* WHAT THE EXERCISE ASKS: The result should be a faithful copy of every entry below, with the pictures left out.

----- DATASET CONTENT

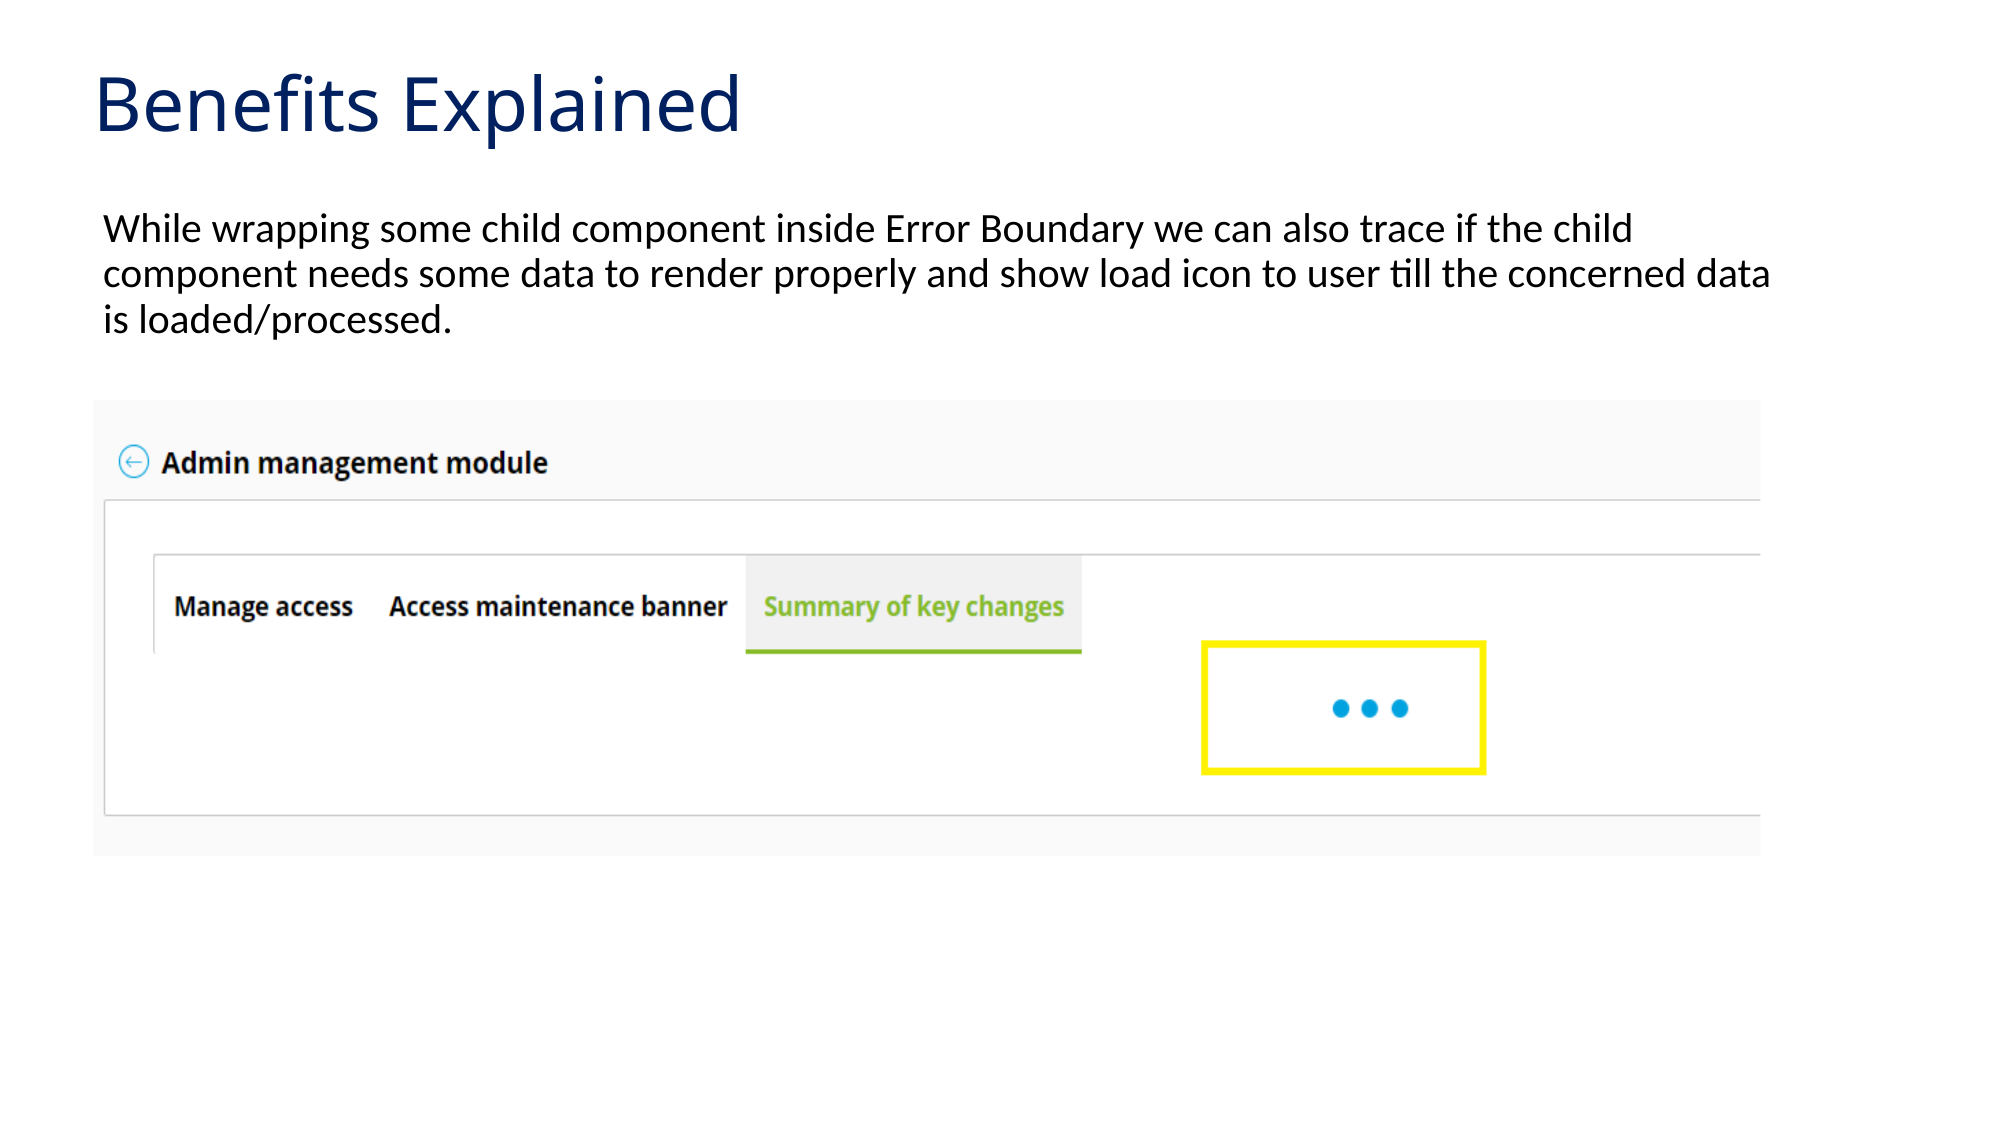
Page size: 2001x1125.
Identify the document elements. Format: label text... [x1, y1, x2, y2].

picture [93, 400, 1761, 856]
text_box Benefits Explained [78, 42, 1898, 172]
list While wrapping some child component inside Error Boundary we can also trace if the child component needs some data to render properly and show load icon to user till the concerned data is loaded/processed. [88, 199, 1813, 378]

----------

* SOLUTION BELOW:
Page size: 2001x1125.
Identify the document elements. Format: label text... [x1, y1, x2, y2].

picture [93, 400, 1761, 856]
text_box Benefits Explained [78, 42, 1898, 172]
list While wrapping some child component inside Error Boundary we can also trace if the child component needs some data to render properly and show load icon to user till the concerned data is loaded/processed. [88, 199, 1813, 378]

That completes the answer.